Download the missing-data.csv file and store it in your R environment's working directory.

How to do it...

Read data and replace missing values:

> dat <- read.csv("missing-data.csv", na.strings = "") 
> dat$Income.imp.mean <- ifelse(is.na(dat$Income), mean(dat$Income, na.rm=TRUE), dat$Income)

After this, all the NA values for Income will be the mean value prior to imputation.

How it works...

The preceding ifelse() function returns the imputed mean value if its first argument is NA. Otherwise, it returns the first argument.

There's more...

You cannot impute the mean when a categorical variable has missing values, so you need a different approach. Even for numeric variables, we might sometimes not want to impute the mean for missing values. We discuss an often-used approach here.
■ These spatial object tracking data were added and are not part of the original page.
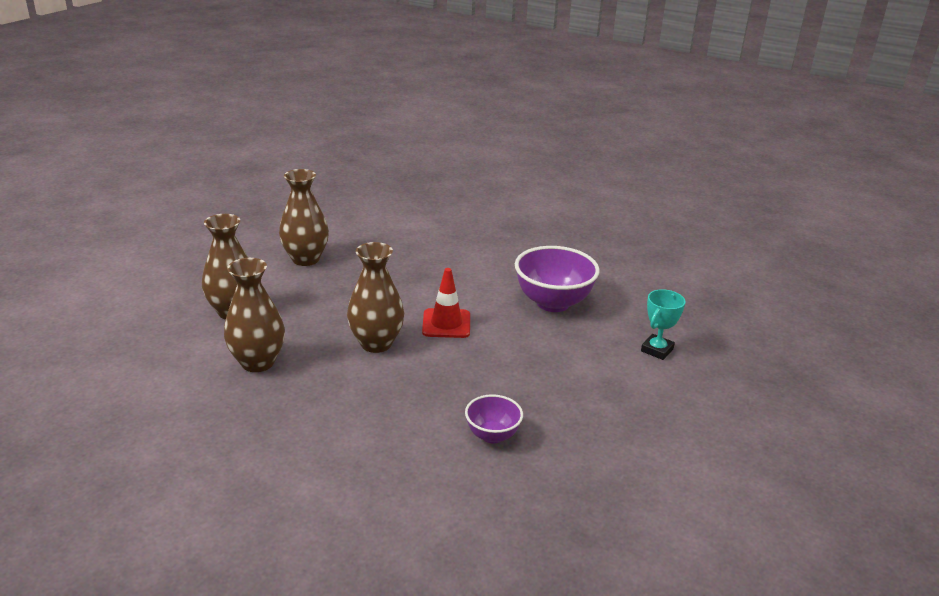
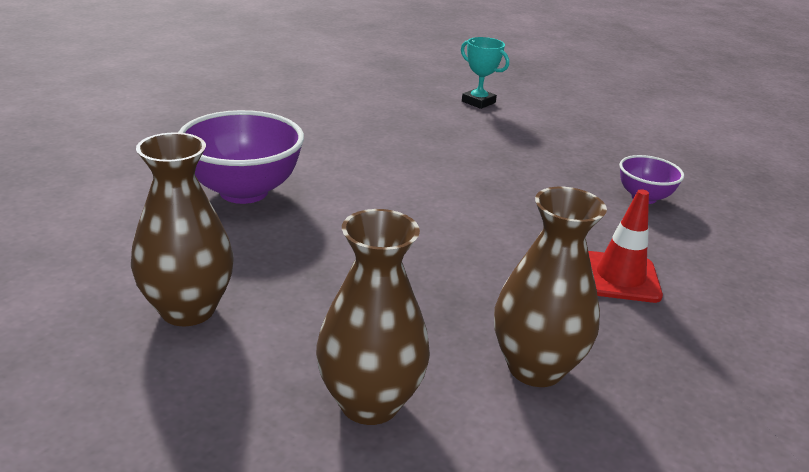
camera: 85 degrees left, 0 degrees up
brown vase [347,242,404,353] -> none
red traffic cone [422,268,470,338] -> red traffic cone moved to [588,189,663,303]
purple bowl [515,246,600,312] -> purple bowl moved to [178,110,304,204]

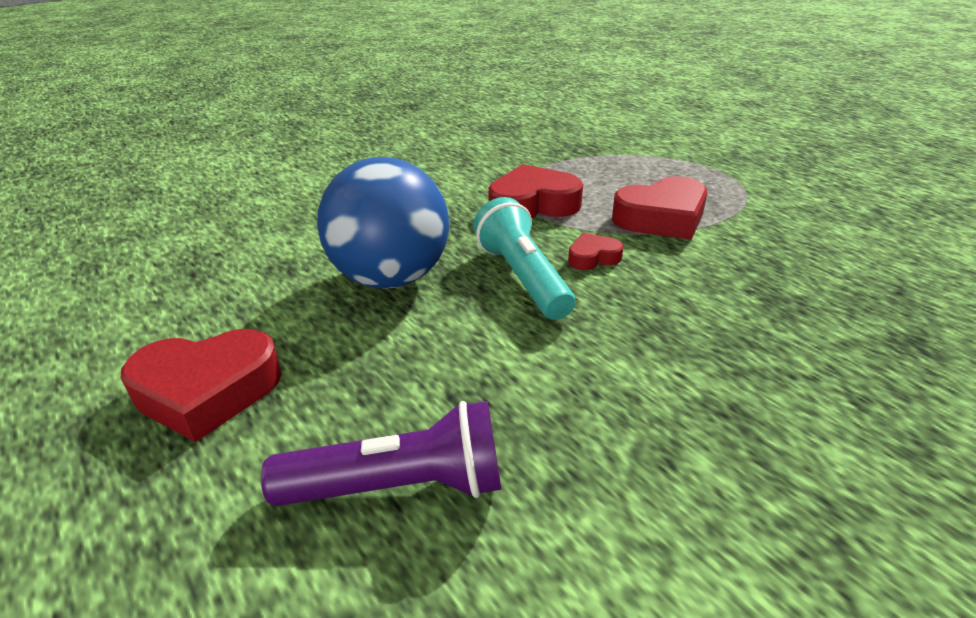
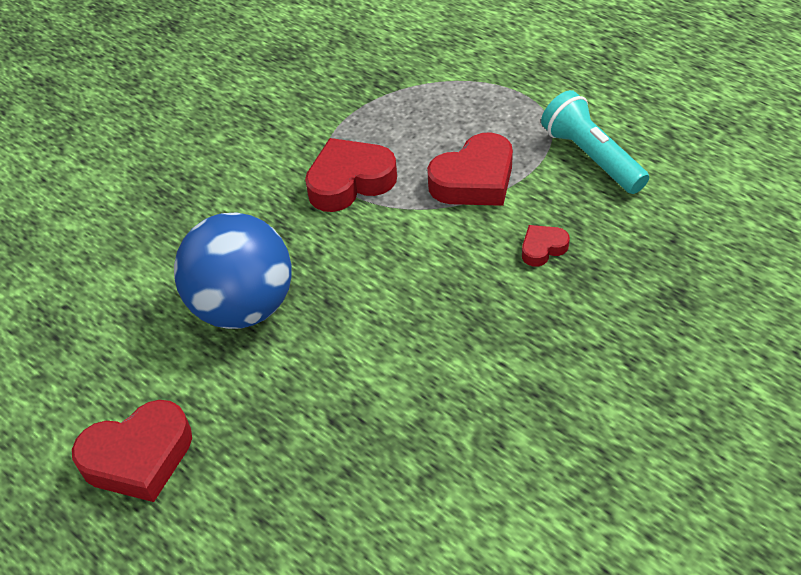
camera: 10 degrees left, 15 degrees up
purple flashlight [261,401,501,506] -> none
turquoise flashlight [473,197,575,320] -> turquoise flashlight moved to [541,90,649,194]
red heart [568,233,624,270] -> red heart moved to [522,225,570,267]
Imputing random values sampled from non-missing values

If you want to impute random values sampled from the non-missing values of the variable, you can use the following two functions:

rand.impute <- function(a) { 
missing <- is.na(a)
n.missing <- sum(missing)
a.obs <- a[!missing]
imputed <- a
imputed[missing] <- sample (a.obs, n.missing, replace=TRUE)
return (imputed)
}

random.impute.data.frame <- function(dat, cols) {
nms <- names(dat)
for(col in cols) {
name <- paste(nms[col],".imputed", sep = "")
dat[name] <- rand.impute(dat[,col])
}
dat
}

With these two functions in place, you can use the following to impute random values for both Income and Phone_type:

> dat <- read.csv("missing-data.csv", na.strings="") 
> random.impute.data.frame(dat, c(1,2))